I have script in R that takes 8 minutes to run which basically compares date ranges for 800 records over a multi-year period. This is way too long. I am new to R and pretty sure it has to do with my embedded loops. Also, when I tried converting my data to toy problem it doesn't seem to work.

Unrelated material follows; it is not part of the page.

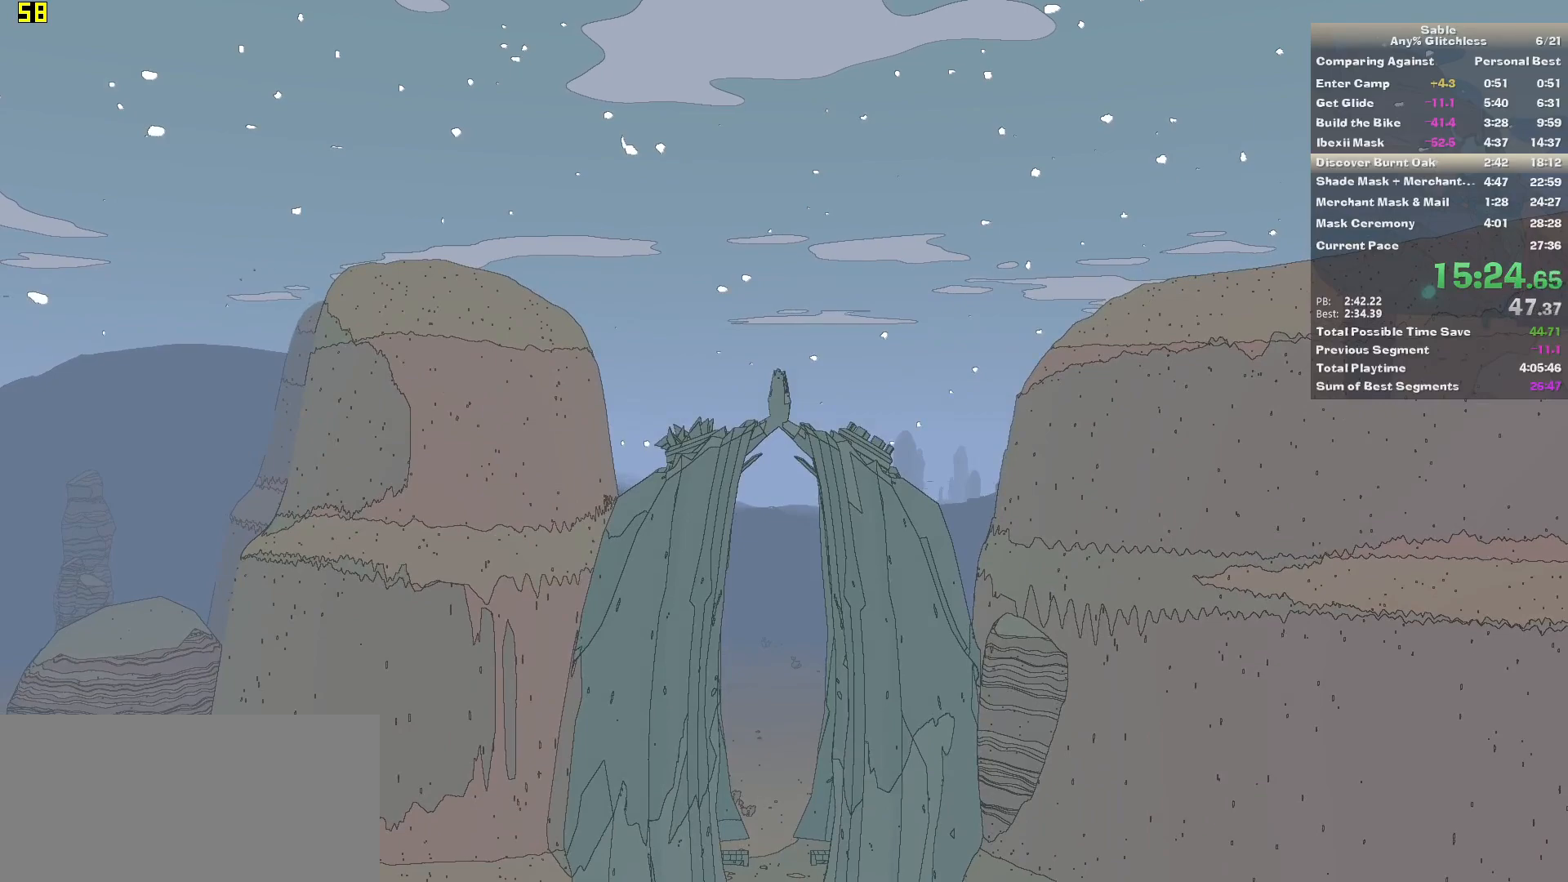
{"keys": ["w"], "mouse": [], "events": [[260, "d", "up"]]}
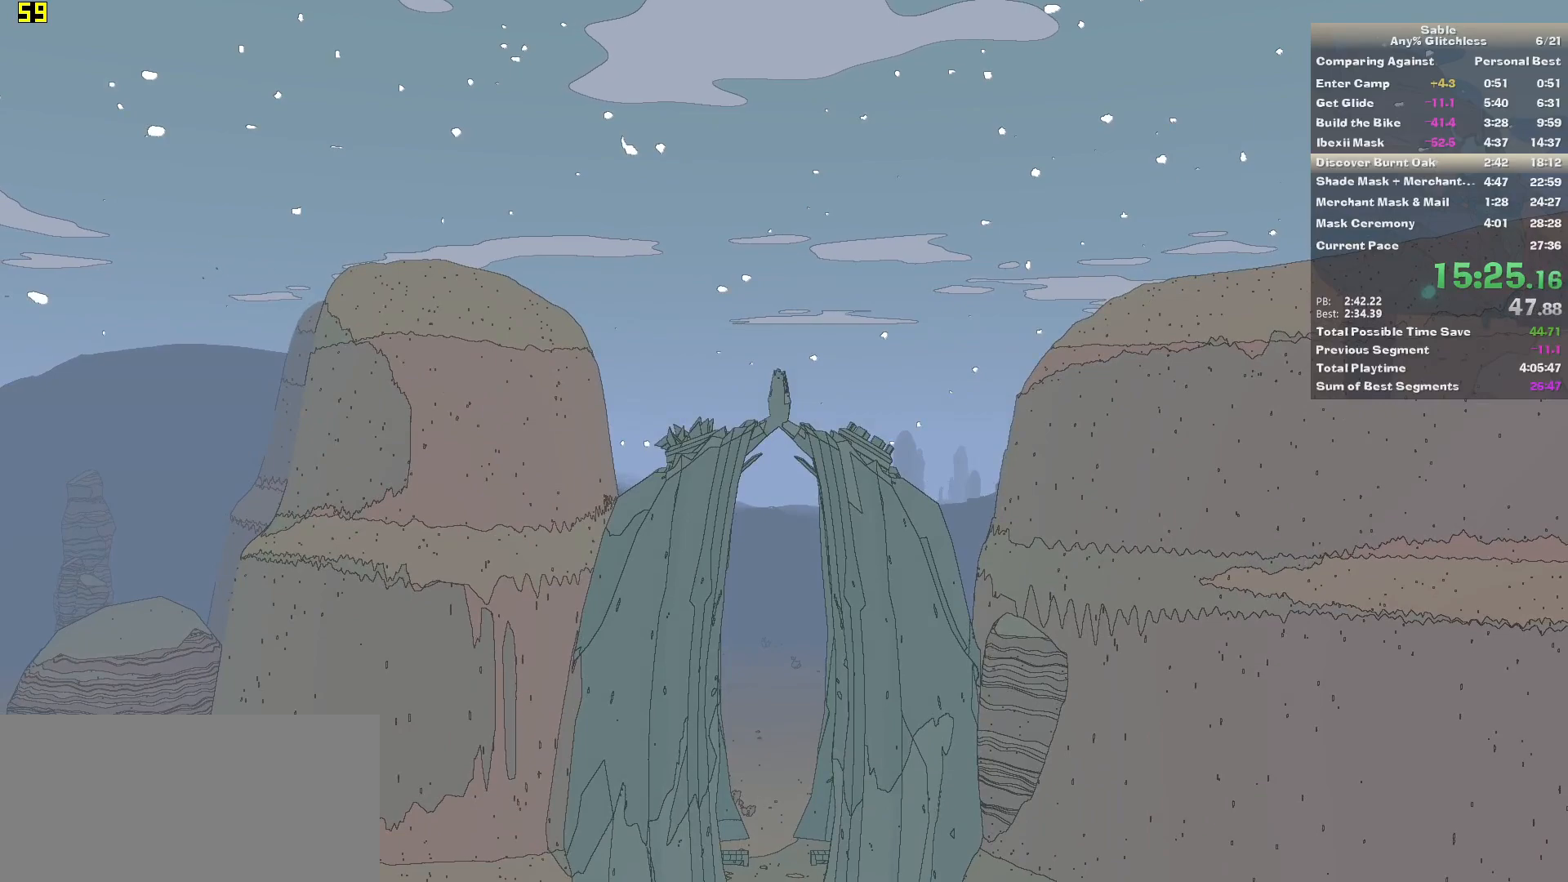
{"keys": ["w"], "mouse": [], "events": [[60, "d", "down"], [480, "d", "up"]]}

I had been dealing with array types which I read in from excel.
# data vectors
ID <- c("1e", "1f", "1g")
StartDate <- c(1, 2, 4)
EndDate <- c(3, 4, 5)
Type <- c("A", "B", "B")
Qty <- c(.5, 2.5, 1)
# table rows and headers
Days <- c(1, 2, 3, 4, 5)
setOfTypes <- c("A", "B")
# get subset of active IDs for each day in table
ActiveID <- data.frame()
for(d in 1:length(Days)){
check <- StartDate<=Days[d] & EndDate>=Days[d]
subsetID <- subset(ID, check)
strSubsetID <- c()
for(i in 1:length(subsetID)){
strSubsetID <- paste(ID, subsetID[i], sep=",")
}
ActiveID[d,1] <- strSubsetID
}
# calculate quantity counts by day and type
Count <- matrix(,length(Days),length(setOfTypes))
for(d in 1:length(Days)){
for(t in 1:length(setOfTypes))
check <- Type == setOfTypes[t] & sapply(ID, grepl, x=ActiveID[d,1])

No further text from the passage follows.